Senior Data & AI Consultant building cloud warehouses for pharma, banking, aviation and energy across DACH. I pull scattered sources — mostly SAP — into one governed Snowflake platform, model it with dbt, and ship to production with automated testing.
On top I build in-warehouse ML and LLM features on Snowflake Cortex and agentic systems with LangGraph: lead scoring, forecasting, and a guard-railed Text-to-SQL agent. Azure certified (Solutions Architect Expert). I work in English and German.
from dataclasses import dataclass @dataclass(frozen=True, slots=True) class David: role: str = "Senior Data & AI Consultant" based: str = "Essen, DE · DACH + remote" stack: tuple[str, ...] = ("Snowflake", "dbt", "Cortex", "LangGraph") def expertise(self) -> dict[str, list[str]]: return { "platforms": ["SAP → Snowflake", "Data Vault 2.0", "Kimball"], "ai": ["Cortex ML & LLM", "agentic Text-to-SQL", "RAG"], "delivery": ["Terraform", "CI/CD", "automated testing"], } david = David() # 6+ yrs · pharma · banking · aviation · energy
A DACH pharmaceutical group needed one governed platform for group-wide reporting instead of data scattered across systems.
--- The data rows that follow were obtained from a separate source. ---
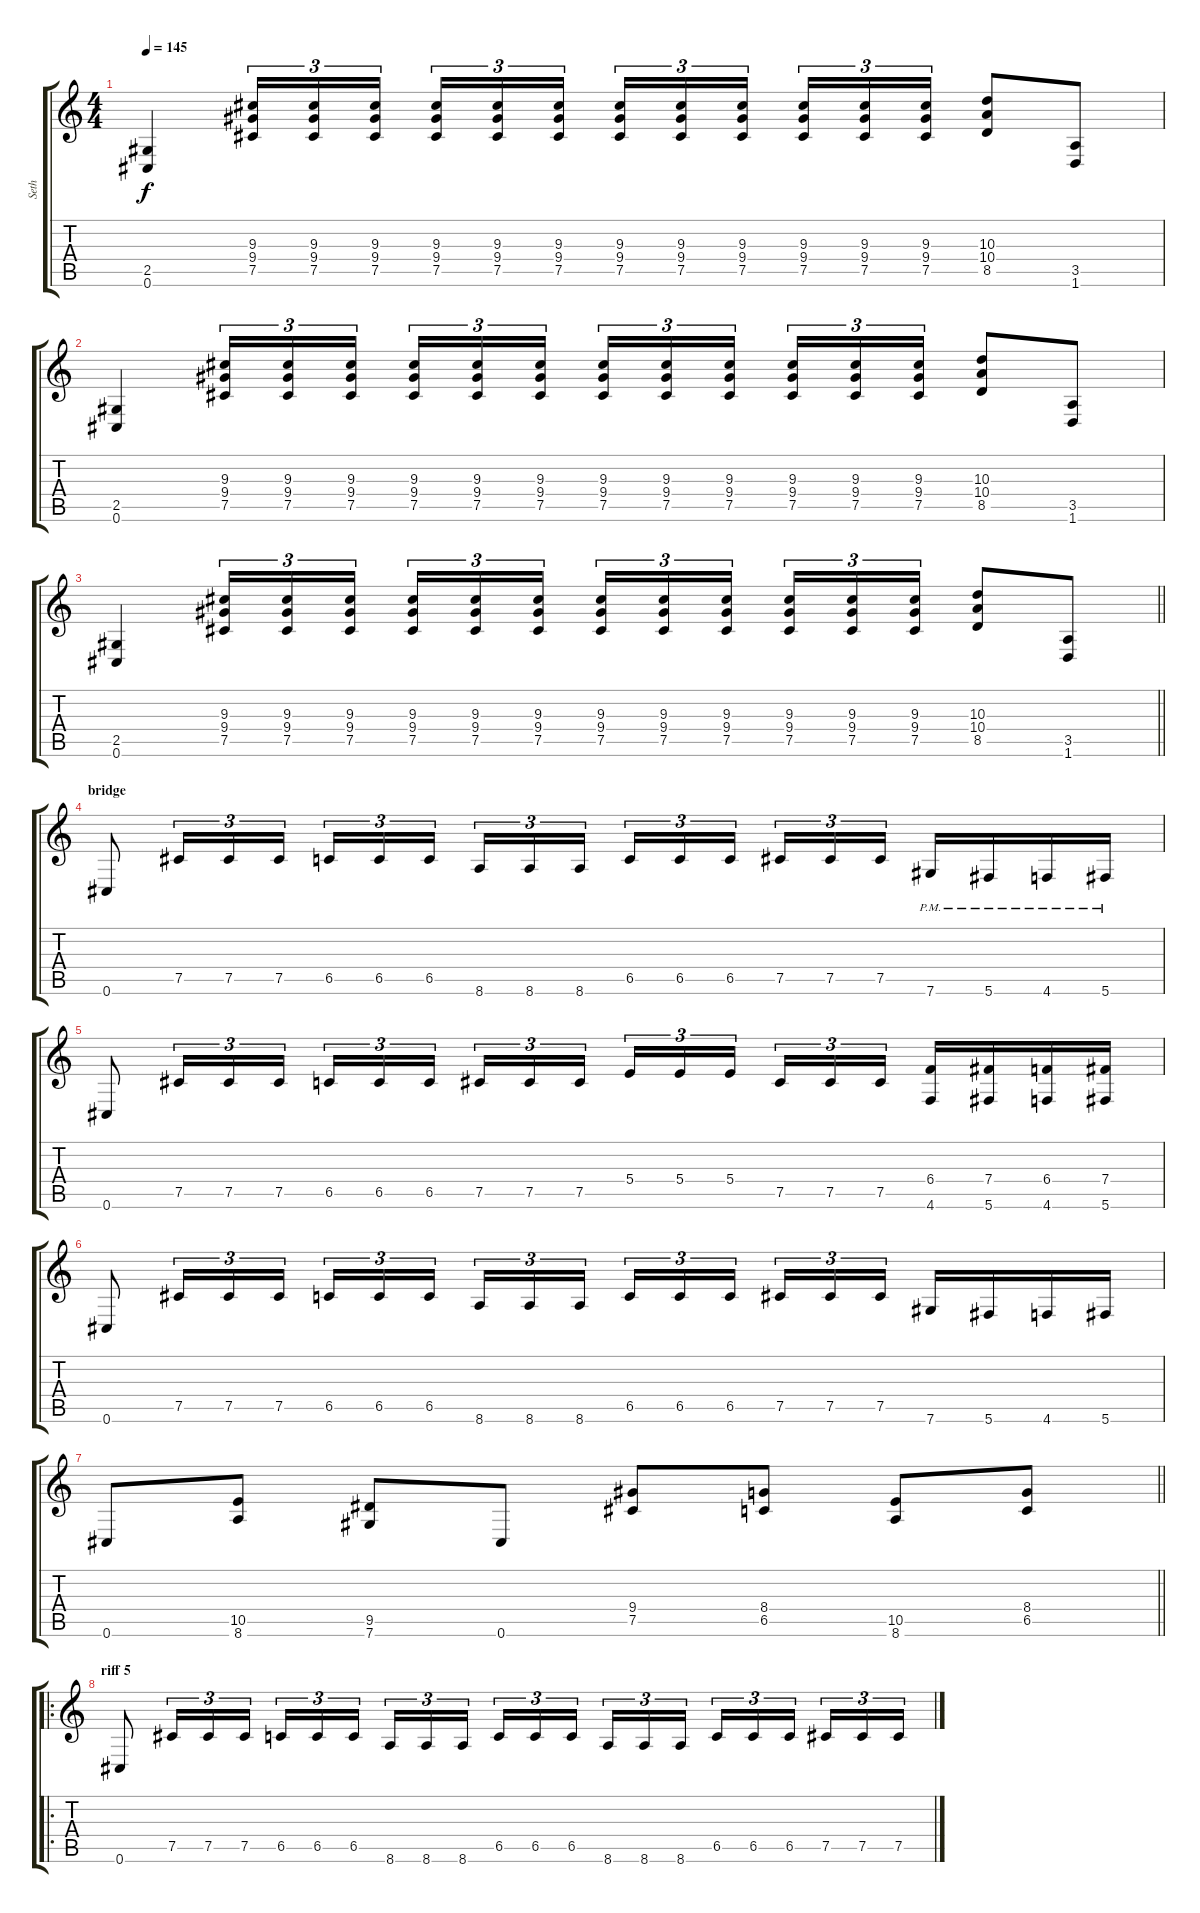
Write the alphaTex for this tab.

\track ("Seth" "Seth") {instrument distortionguitar}
\staff {score tabs}
\tuning (Db4 Ab3 E3 B2 Gb2 Db2) {hide}
\ts (4 4)
\tempo 145
\clef g2
\ks c
(2.5 0.6).4{dy f} (9.3 9.4 7.5).16{tu (3 2)} (9.3 9.4 7.5).16{tu (3 2)} (9.3 9.4 7.5).16{tu (3 2) beam splitsecondary} (9.3 9.4 7.5).16{tu (3 2)} (9.3 9.4 7.5).16{tu (3 2)} (9.3 9.4 7.5).16{tu (3 2)} (9.3 9.4 7.5).16{tu (3 2)} (9.3 9.4 7.5).16{tu (3 2)} (9.3 9.4 7.5).16{tu (3 2) beam splitsecondary} (9.3 9.4 7.5).16{tu (3 2)} (9.3 9.4 7.5).16{tu (3 2)} (9.3 9.4 7.5).16{tu (3 2)} (10.3 10.4 8.5).8 (3.5 1.6).8 |
(2.5 0.6).4 (9.3 9.4 7.5).16{tu (3 2)} (9.3 9.4 7.5).16{tu (3 2)} (9.3 9.4 7.5).16{tu (3 2) beam splitsecondary} (9.3 9.4 7.5).16{tu (3 2)} (9.3 9.4 7.5).16{tu (3 2)} (9.3 9.4 7.5).16{tu (3 2)} (9.3 9.4 7.5).16{tu (3 2)} (9.3 9.4 7.5).16{tu (3 2)} (9.3 9.4 7.5).16{tu (3 2) beam splitsecondary} (9.3 9.4 7.5).16{tu (3 2)} (9.3 9.4 7.5).16{tu (3 2)} (9.3 9.4 7.5).16{tu (3 2)} (10.3 10.4 8.5).8 (3.5 1.6).8 |
\barLineRight lightlight
(2.5 0.6).4 (9.3 9.4 7.5).16{tu (3 2)} (9.3 9.4 7.5).16{tu (3 2)} (9.3 9.4 7.5).16{tu (3 2) beam splitsecondary} (9.3 9.4 7.5).16{tu (3 2)} (9.3 9.4 7.5).16{tu (3 2)} (9.3 9.4 7.5).16{tu (3 2)} (9.3 9.4 7.5).16{tu (3 2)} (9.3 9.4 7.5).16{tu (3 2)} (9.3 9.4 7.5).16{tu (3 2) beam splitsecondary} (9.3 9.4 7.5).16{tu (3 2)} (9.3 9.4 7.5).16{tu (3 2)} (9.3 9.4 7.5).16{tu (3 2)} (10.3 10.4 8.5).8 (3.5 1.6).8 |
\section ("" "bridge")
0.6.8 7.5.16{tu (3 2)} 7.5.16{tu (3 2)} 7.5.16{tu (3 2)} 6.5.16{tu (3 2)} 6.5.16{tu (3 2)} 6.5.16{tu (3 2) beam splitsecondary} 8.6.16{tu (3 2)} 8.6.16{tu (3 2)} 8.6.16{tu (3 2)} 6.5.16{tu (3 2)} 6.5.16{tu (3 2)} 6.5.16{tu (3 2) beam splitsecondary} 7.5.16{tu (3 2)} 7.5.16{tu (3 2)} 7.5.16{tu (3 2)} 7.6{pm}.16 5.6{pm}.16 4.6{pm}.16 5.6{pm}.16 |
0.6.8 7.5.16{tu (3 2)} 7.5.16{tu (3 2)} 7.5.16{tu (3 2)} 6.5.16{tu (3 2)} 6.5.16{tu (3 2)} 6.5.16{tu (3 2) beam splitsecondary} 7.5.16{tu (3 2)} 7.5.16{tu (3 2)} 7.5.16{tu (3 2)} 5.4.16{tu (3 2)} 5.4.16{tu (3 2)} 5.4.16{tu (3 2) beam splitsecondary} 7.5.16{tu (3 2)} 7.5.16{tu (3 2)} 7.5.16{tu (3 2)} (6.4 4.6).16 (7.4 5.6).16 (6.4 4.6).16 (7.4 5.6).16 |
0.6.8 7.5.16{tu (3 2)} 7.5.16{tu (3 2)} 7.5.16{tu (3 2)} 6.5.16{tu (3 2)} 6.5.16{tu (3 2)} 6.5.16{tu (3 2) beam splitsecondary} 8.6.16{tu (3 2)} 8.6.16{tu (3 2)} 8.6.16{tu (3 2)} 6.5.16{tu (3 2)} 6.5.16{tu (3 2)} 6.5.16{tu (3 2) beam splitsecondary} 7.5.16{tu (3 2)} 7.5.16{tu (3 2)} 7.5.16{tu (3 2)} 7.6.16 5.6.16 4.6.16 5.6.16 |
\barLineRight lightlight
0.6.8 (10.5 8.6).8 (9.5 7.6).8 0.6.8 (9.4 7.5).8 (8.4 6.5).8 (10.5 8.6).8 (8.4 6.5).8 |
\ro
\section ("" "riff 5")
0.6.8 7.5.16{tu (3 2)} 7.5.16{tu (3 2)} 7.5.16{tu (3 2)} 6.5.16{tu (3 2)} 6.5.16{tu (3 2)} 6.5.16{tu (3 2) beam splitsecondary} 8.6.16{tu (3 2)} 8.6.16{tu (3 2)} 8.6.16{tu (3 2)} 6.5.16{tu (3 2)} 6.5.16{tu (3 2)} 6.5.16{tu (3 2) beam splitsecondary} 8.6.16{tu (3 2)} 8.6.16{tu (3 2)} 8.6.16{tu (3 2)} 6.5.16{tu (3 2)} 6.5.16{tu (3 2)} 6.5.16{tu (3 2) beam splitsecondary} 7.5.16{tu (3 2)} 7.5.16{tu (3 2)} 7.5.16{tu (3 2)}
I built its global analytics warehouse on Snowflake with dbt: a layered Data Vault 2.0 architecture from raw ingestion and staging, through business-vault enrichment, to subject-area marts and a governance layer. It consolidates SAP ECC and HANA, flat files, and manual reference data, and covers sales order book, invoicing, P&L, supply chain (including OTIF), and data quality. Automated incremental pipelines are promoted across dev, QA, and production on Azure DevOps.
An analytics platform that turns SAMS flight data into reliable insights for operations, airlines, capacity, and planning. Data flows from Azure into a Snowflake landing zone, through automated ELT into a star-schema data mart, and on to Power BI. It covers three domains: Coordinated (scheduled flights and slot allocations), Operated (actual flight performance), and Utilization (airport capacity). Snowflake Streams and Tasks run the incremental, dependency-based loads, so dimensions are always ready before facts.
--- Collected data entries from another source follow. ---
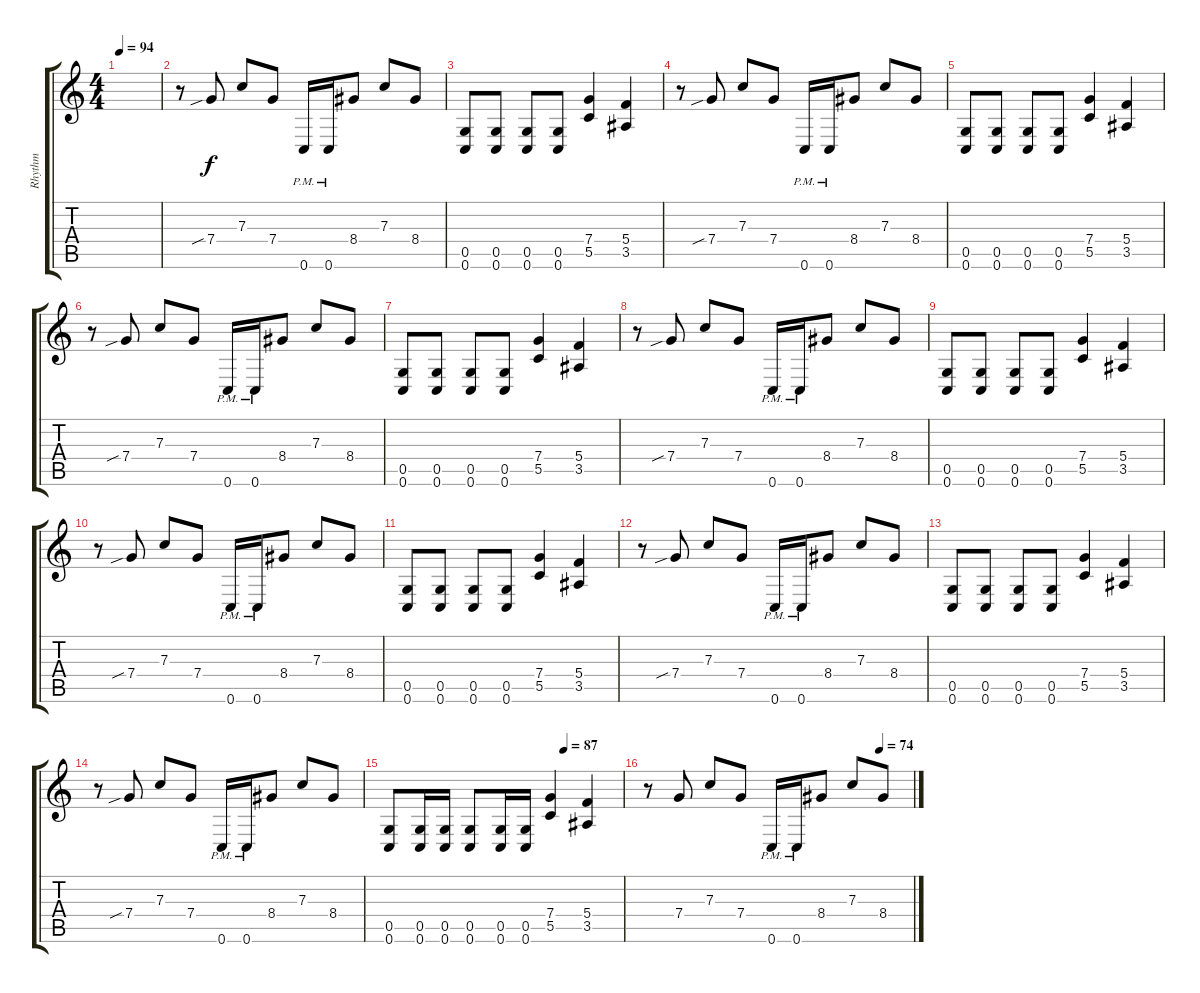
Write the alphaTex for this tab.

\track ("Rhythm" "Rhythm") {instrument distortionguitar}
\staff {score tabs}
\tuning (D4 A3 F3 C3 G2 C2) {hide}
\ts (4 4)
\tempo 94
\clef g2
\ks c
|
r.8 7.4{sib}.8 7.3.8 7.4.8 0.6{pm}.16 0.6{pm}.16 8.4.8 7.3.8 8.4.8 |
(0.5 0.6).8 (0.5 0.6).8 (0.5 0.6).8 (0.5 0.6).8 (7.4 5.5).4 (5.4 3.5).4 |
r.8 7.4{sib}.8 7.3.8 7.4.8 0.6{pm}.16 0.6{pm}.16 8.4.8 7.3.8 8.4.8 |
(0.5 0.6).8 (0.5 0.6).8 (0.5 0.6).8 (0.5 0.6).8 (7.4 5.5).4 (5.4 3.5).4 |
r.8 7.4{sib}.8 7.3.8 7.4.8 0.6{pm}.16 0.6{pm}.16 8.4.8 7.3.8 8.4.8 |
(0.5 0.6).8 (0.5 0.6).8 (0.5 0.6).8 (0.5 0.6).8 (7.4 5.5).4 (5.4 3.5).4 |
r.8 7.4{sib}.8 7.3.8 7.4.8 0.6{pm}.16 0.6{pm}.16 8.4.8 7.3.8 8.4.8 |
(0.5 0.6).8 (0.5 0.6).8 (0.5 0.6).8 (0.5 0.6).8 (7.4 5.5).4 (5.4 3.5).4 |
r.8 7.4{sib}.8 7.3.8 7.4.8 0.6{pm}.16 0.6{pm}.16 8.4.8 7.3.8 8.4.8 |
(0.5 0.6).8 (0.5 0.6).8 (0.5 0.6).8 (0.5 0.6).8 (7.4 5.5).4 (5.4 3.5).4 |
r.8 7.4{sib}.8 7.3.8 7.4.8 0.6{pm}.16 0.6{pm}.16 8.4.8 7.3.8 8.4.8 |
(0.5 0.6).8 (0.5 0.6).8 (0.5 0.6).8 (0.5 0.6).8 (7.4 5.5).4 (5.4 3.5).4 |
r.8 7.4{sib}.8 7.3.8 7.4.8 0.6{pm}.16 0.6{pm}.16 8.4.8 7.3.8 8.4.8 |
\tempo (87 0.75)
(0.5 0.6).8 (0.5 0.6).16 (0.5 0.6).16 (0.5 0.6).8 (0.5 0.6).16 (0.5 0.6).16 (7.4 5.5).4 (5.4 3.5).4 |
\tempo (74 0.875)
r.8 7.4.8 7.3.8 7.4.8 0.6{pm}.16 0.6{pm}.16 8.4.8 7.3.8 8.4.8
Every new data source used to mean hand-written pipelines and ad-hoc schema changes. I built a configuration-driven staging framework where a single JSON file provisions the entire ingestion stack (Snowpipes, Streams, Tasks, formats and roles), deployed via Terraform across all environments. Every staged row keeps a full audit trail back to its source file.
A risk and performance reporting platform for a DACH energy trader, consolidating trading, risk, and master data into one governed Snowflake analytics layer. I led a team of 4 building this 2+ TB platform on Snowflake and Azure: layered dbt from raw ingestion and staging, through a Risk Data Vault and business vault, to hourly and daily reporting marts. Sources include Python risk metrics (VaR, PAR, Expected Shortfall), PSI trade quantities, HPFC price curves, contract and portfolio master data, risk limits, and PnL adjustments, with Oracle integrated via SAP OData. dbt handles Data Vault automation, data-quality tests, and column masking; GitLab CI/CD runs scheduled, manual, and merge-request pipelines.
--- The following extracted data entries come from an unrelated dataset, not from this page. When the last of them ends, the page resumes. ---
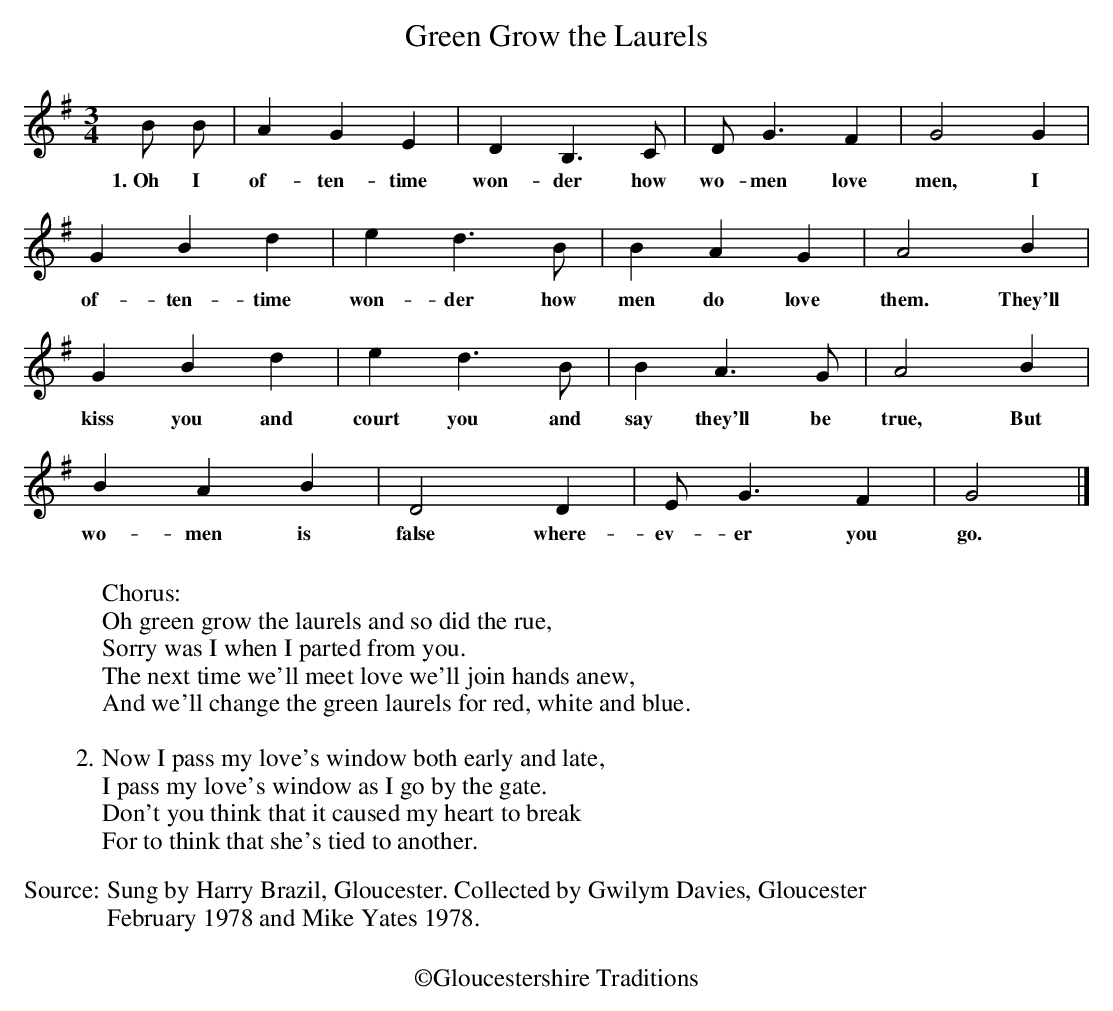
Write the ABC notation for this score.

X:1
T:Green Grow the Laurels
M:3/4
L:1/4
K:Gmaj clef=treble octave=0
B/2 B/2 | AGE | DB,>C |D<GF | G2G |
w:1.~Oh I of-ten-time won-der how wo-men love men, I
GBd | ed3/2B/2 | BAG | A2B |
w:of-ten-time won-der how men do love them. They'll
GBd | ed3/2B/2 | BA3/2G/2 | A2 B |
w:kiss you and court you and say they'll be true, But_
BAB | D2D | E/2G3/2F | G2 |]
w:wo-men is false where-ev-er you go.
W:
W:Chorus:
W:Oh green grow the laurels and so did the rue,
W:Sorry was I when I parted from you.
W:The next time we'll meet love we'll join hands anew,
W:And we'll change the green laurels for red, white and blue.
W:
W:2. Now I pass my love's window both early and late,
W:I pass my love's window as I go by the gate.
W:Don't you think that it caused my heart to break
W:For to think that she's tied to another.
W:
A reference implementation for safe, observable GenAI over a real warehouse, not a single-prompt demo. Business users ask in plain English; a LangGraph agent uses Snowflake Cortex to generate SQL, enforces read-only safety with sqlglot and a dedicated read-only role, runs the query, and summarizes the answer, with bounded self-repair when a query fails. It runs on the UCI Online Retail II dataset, ingested with Python into Snowflake and modeled with dbt into a Kimball star schema and a generated semantic layer. Served through a FastAPI /ask endpoint and a Typer CLI, traced with Langfuse, and scored by execution-accuracy evaluation against a gold question set. Code is public on GitHub.
The assistant answering questions on this page right now. I chunk my CV and projects, embed them with Cortex AI_EMBED into a Snowflake VECTOR column, and retrieve the most relevant context per question, then ground it into an AI_COMPLETE answer behind a Cloudflare Worker that rate-limits, caches and logs. Bilingual (English / German) and answers only from real facts — it won't invent experience.
Safe, observable, evaluated LangGraph text-to-SQL agent over a Snowflake warehouse — read-only guardrails, a generated semantic layer, and execution-accuracy evals.
A hands-on benchmark of ClickHouse and Snowflake on the same analytical workload — comparing load, query latency, and cost trade-offs.
A set of self-built ETL projects exploring different data-engineering tools and patterns end to end, from ingestion through transformation.